▶ [Work task]
Set down every entry exactly as it stands, omitting any picture.

Extracted records below:

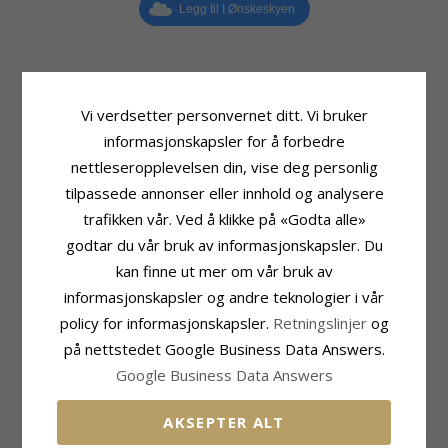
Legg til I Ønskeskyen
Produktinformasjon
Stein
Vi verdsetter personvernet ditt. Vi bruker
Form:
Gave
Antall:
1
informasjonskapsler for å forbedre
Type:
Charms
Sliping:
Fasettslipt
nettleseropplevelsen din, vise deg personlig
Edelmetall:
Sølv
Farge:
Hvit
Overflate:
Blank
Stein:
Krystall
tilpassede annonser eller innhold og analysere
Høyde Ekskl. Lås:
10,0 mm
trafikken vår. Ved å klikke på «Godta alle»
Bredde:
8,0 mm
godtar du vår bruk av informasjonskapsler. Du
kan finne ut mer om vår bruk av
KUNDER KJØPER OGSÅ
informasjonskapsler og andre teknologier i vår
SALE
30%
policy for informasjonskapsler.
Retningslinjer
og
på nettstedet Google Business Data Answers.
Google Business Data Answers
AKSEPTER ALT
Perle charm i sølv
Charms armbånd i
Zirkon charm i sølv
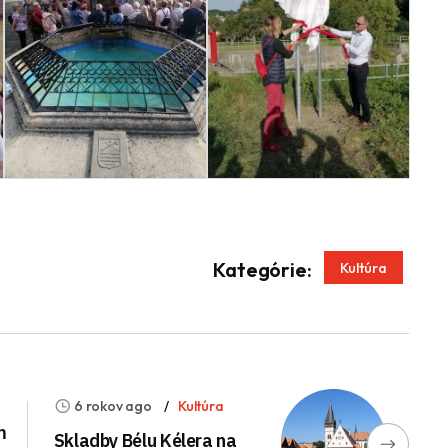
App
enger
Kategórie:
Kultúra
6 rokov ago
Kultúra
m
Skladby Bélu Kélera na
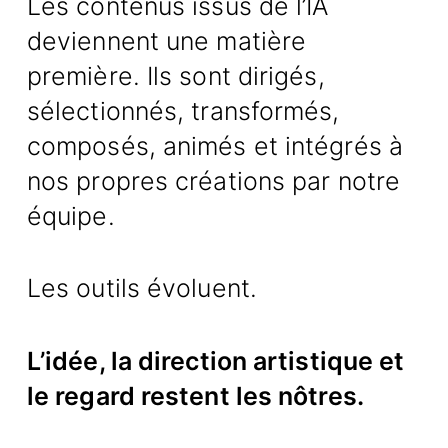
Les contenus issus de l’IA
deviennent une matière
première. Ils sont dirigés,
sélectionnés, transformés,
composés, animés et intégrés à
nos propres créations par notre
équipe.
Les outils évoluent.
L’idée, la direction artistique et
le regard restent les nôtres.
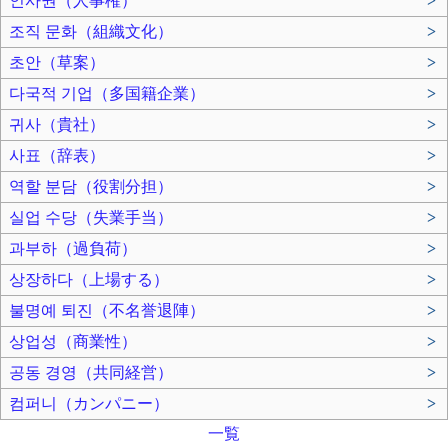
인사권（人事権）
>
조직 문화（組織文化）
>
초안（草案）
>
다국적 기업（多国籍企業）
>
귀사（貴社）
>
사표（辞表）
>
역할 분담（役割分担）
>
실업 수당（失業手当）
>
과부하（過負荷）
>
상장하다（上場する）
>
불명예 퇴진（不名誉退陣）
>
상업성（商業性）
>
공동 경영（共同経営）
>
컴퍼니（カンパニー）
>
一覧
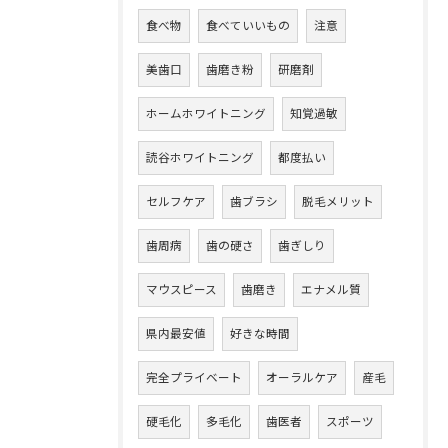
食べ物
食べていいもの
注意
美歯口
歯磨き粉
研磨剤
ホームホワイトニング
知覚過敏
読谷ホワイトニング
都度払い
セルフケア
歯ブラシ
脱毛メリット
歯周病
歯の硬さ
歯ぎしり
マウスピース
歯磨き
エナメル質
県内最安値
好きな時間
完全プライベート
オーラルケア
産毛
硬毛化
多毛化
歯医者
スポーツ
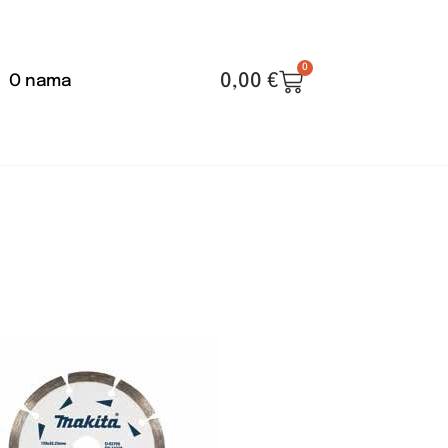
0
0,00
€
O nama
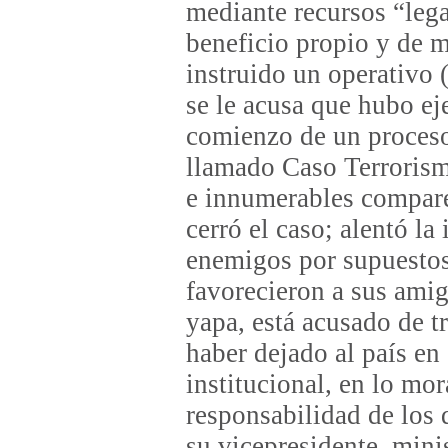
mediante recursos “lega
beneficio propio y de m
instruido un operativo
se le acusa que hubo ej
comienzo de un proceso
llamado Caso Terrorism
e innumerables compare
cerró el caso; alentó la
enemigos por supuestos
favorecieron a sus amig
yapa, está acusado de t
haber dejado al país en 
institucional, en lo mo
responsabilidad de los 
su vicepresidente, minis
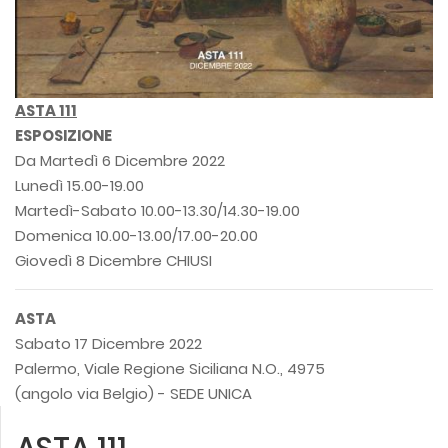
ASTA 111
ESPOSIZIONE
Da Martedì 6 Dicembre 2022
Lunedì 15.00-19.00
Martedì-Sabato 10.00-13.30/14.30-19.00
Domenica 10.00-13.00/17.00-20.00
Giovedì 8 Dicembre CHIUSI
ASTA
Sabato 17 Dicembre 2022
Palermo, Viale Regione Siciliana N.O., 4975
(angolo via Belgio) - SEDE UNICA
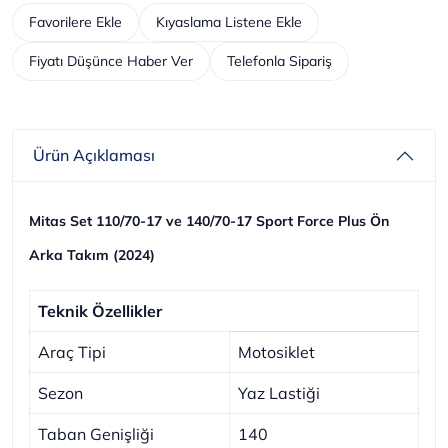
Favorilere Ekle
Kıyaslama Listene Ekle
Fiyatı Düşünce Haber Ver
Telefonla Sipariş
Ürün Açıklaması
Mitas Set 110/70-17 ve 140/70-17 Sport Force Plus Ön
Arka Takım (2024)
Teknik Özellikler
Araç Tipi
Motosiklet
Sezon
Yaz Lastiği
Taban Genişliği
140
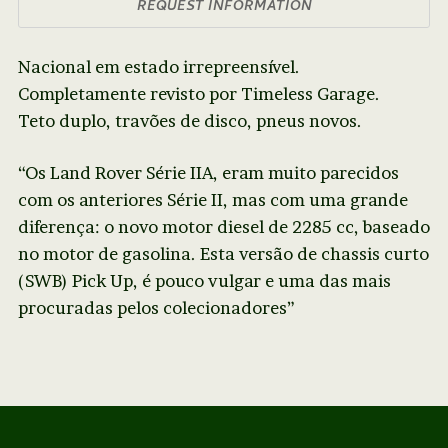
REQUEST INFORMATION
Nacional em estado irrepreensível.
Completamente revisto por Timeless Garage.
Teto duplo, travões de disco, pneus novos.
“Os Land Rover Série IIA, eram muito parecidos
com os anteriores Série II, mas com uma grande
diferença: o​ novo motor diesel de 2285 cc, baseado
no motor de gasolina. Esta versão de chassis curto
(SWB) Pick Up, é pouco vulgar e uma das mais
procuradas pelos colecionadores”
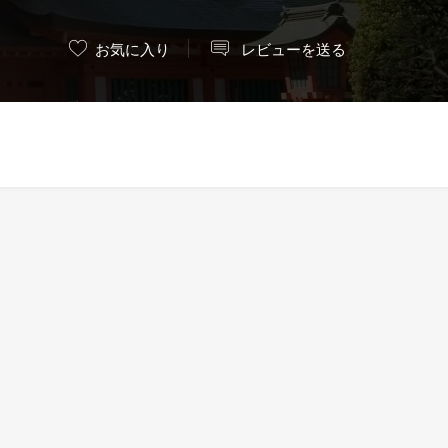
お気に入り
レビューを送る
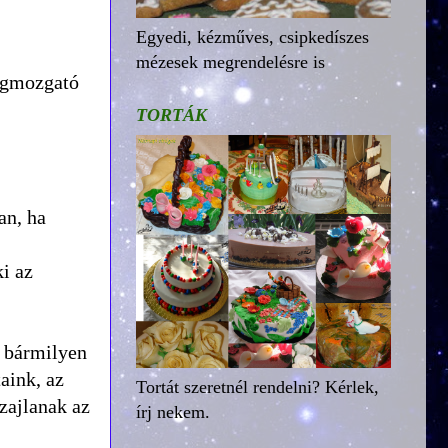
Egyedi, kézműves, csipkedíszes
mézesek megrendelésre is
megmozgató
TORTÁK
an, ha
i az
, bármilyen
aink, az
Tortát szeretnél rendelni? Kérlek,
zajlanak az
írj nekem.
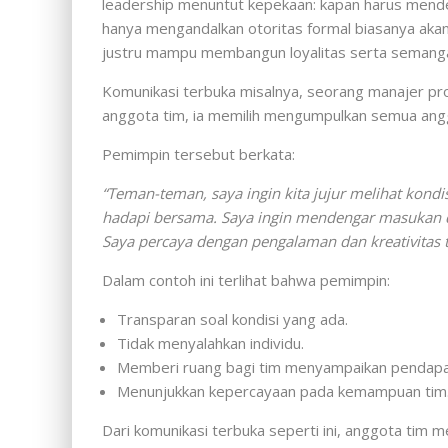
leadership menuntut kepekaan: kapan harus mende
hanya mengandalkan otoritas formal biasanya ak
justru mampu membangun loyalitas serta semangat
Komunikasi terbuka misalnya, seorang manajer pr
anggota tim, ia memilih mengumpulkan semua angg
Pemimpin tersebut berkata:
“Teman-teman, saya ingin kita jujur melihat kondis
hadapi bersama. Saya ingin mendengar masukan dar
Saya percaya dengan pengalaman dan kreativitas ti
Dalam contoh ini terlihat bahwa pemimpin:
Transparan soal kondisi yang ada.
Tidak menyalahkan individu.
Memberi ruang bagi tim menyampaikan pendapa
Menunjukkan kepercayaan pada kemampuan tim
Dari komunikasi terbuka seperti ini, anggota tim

End of Extracted records.

▶ [Solution to this problem]
Legg til I Ønskeskyen
Produktinformasjon
Stein
Vi verdsetter personvernet ditt. Vi bruker
Form:
Gave
Antall:
1
informasjonskapsler for å forbedre
Type:
Charms
Sliping:
Fasettslipt
nettleseropplevelsen din, vise deg personlig
Edelmetall:
Sølv
Farge:
Hvit
Overflate:
Blank
Stein:
Krystall
tilpassede annonser eller innhold og analysere
Høyde Ekskl. Lås:
10,0 mm
trafikken vår. Ved å klikke på «Godta alle»
Bredde:
8,0 mm
godtar du vår bruk av informasjonskapsler. Du
kan finne ut mer om vår bruk av
KUNDER KJØPER OGSÅ
informasjonskapsler og andre teknologier i vår
SALE
30%
policy for informasjonskapsler.
Retningslinjer
og
på nettstedet Google Business Data Answers.
Google Business Data Answers
AKSEPTER ALT
Perle charm i sølv
Charms armbånd i
Zirkon charm i sølv
App
enger
Kategórie:
Kultúra
6 rokov ago
Kultúra
m
Skladby Bélu Kélera na
Les contenus issus de l’IA
deviennent une matière
première. Ils sont dirigés,
sélectionnés, transformés,
composés, animés et intégrés à
nos propres créations par notre
équipe.
Les outils évoluent.
L’idée, la direction artistique et
le regard restent les nôtres.
인사권（人事権）
>
조직 문화（組織文化）
>
초안（草案）
>
다국적 기업（多国籍企業）
>
귀사（貴社）
>
사표（辞表）
>
역할 분담（役割分担）
>
실업 수당（失業手当）
>
과부하（過負荷）
>
상장하다（上場する）
>
불명예 퇴진（不名誉退陣）
>
상업성（商業性）
>
공동 경영（共同経営）
>
컴퍼니（カンパニー）
>
一覧
食べ物
食べていいもの
注意
美歯口
歯磨き粉
研磨剤
ホームホワイトニング
知覚過敏
読谷ホワイトニング
都度払い
セルフケア
歯ブラシ
脱毛メリット
歯周病
歯の硬さ
歯ぎしり
マウスピース
歯磨き
エナメル質
県内最安値
好きな時間
完全プライベート
オーラルケア
産毛
硬毛化
多毛化
歯医者
スポーツ
0
0,00
€
O nama
mediante recursos “lega
beneficio propio y de m
instruido un operativo
se le acusa que hubo ej
comienzo de un proceso
llamado Caso Terrorism
e innumerables compare
cerró el caso; alentó la
enemigos por supuestos
favorecieron a sus amig
yapa, está acusado de t
haber dejado al país en 
institucional, en lo mo
responsabilidad de los 
su vicepresidente, minis
ASTA 111
ESPOSIZIONE
Da Martedì 6 Dicembre 2022
Lunedì 15.00-19.00
Martedì-Sabato 10.00-13.30/14.30-19.00
Domenica 10.00-13.00/17.00-20.00
Giovedì 8 Dicembre CHIUSI
ASTA
Sabato 17 Dicembre 2022
Palermo, Viale Regione Siciliana N.O., 4975
(angolo via Belgio) - SEDE UNICA
Favorilere Ekle
Kıyaslama Listene Ekle
Fiyatı Düşünce Haber Ver
Telefonla Sipariş
Ürün Açıklaması
Mitas Set 110/70-17 ve 140/70-17 Sport Force Plus Ön
Arka Takım (2024)
Teknik Özellikler
Araç Tipi
Motosiklet
Sezon
Yaz Lastiği
Taban Genişliği
140
REQUEST INFORMATION
Nacional em estado irrepreensível.
Completamente revisto por Timeless Garage.
Teto duplo, travões de disco, pneus novos.
“Os Land Rover Série IIA, eram muito parecidos
com os anteriores Série II, mas com uma grande
diferença: o​ novo motor diesel de 2285 cc, baseado
no motor de gasolina. Esta versão de chassis curto
(SWB) Pick Up, é pouco vulgar e uma das mais
procuradas pelos colecionadores”
お気に入り
レビューを送る
Egyedi, kézműves, csipkedíszes
mézesek megrendelésre is
megmozgató
TORTÁK
an, ha
i az
, bármilyen
aink, az
Tortát szeretnél rendelni? Kérlek,
zajlanak az
írj nekem.
leadership menuntut kepekaan: kapan harus mende
hanya mengandalkan otoritas formal biasanya ak
justru mampu membangun loyalitas serta semangat
Komunikasi terbuka misalnya, seorang manajer pr
anggota tim, ia memilih mengumpulkan semua angg
Pemimpin tersebut berkata:
“Teman-teman, saya ingin kita jujur melihat kondis
hadapi bersama. Saya ingin mendengar masukan dar
Saya percaya dengan pengalaman dan kreativitas ti
Dalam contoh ini terlihat bahwa pemimpin:
Transparan soal kondisi yang ada.
Tidak menyalahkan individu.
Memberi ruang bagi tim menyampaikan pendapa
Menunjukkan kepercayaan pada kemampuan tim
Dari komunikasi terbuka seperti ini, anggota tim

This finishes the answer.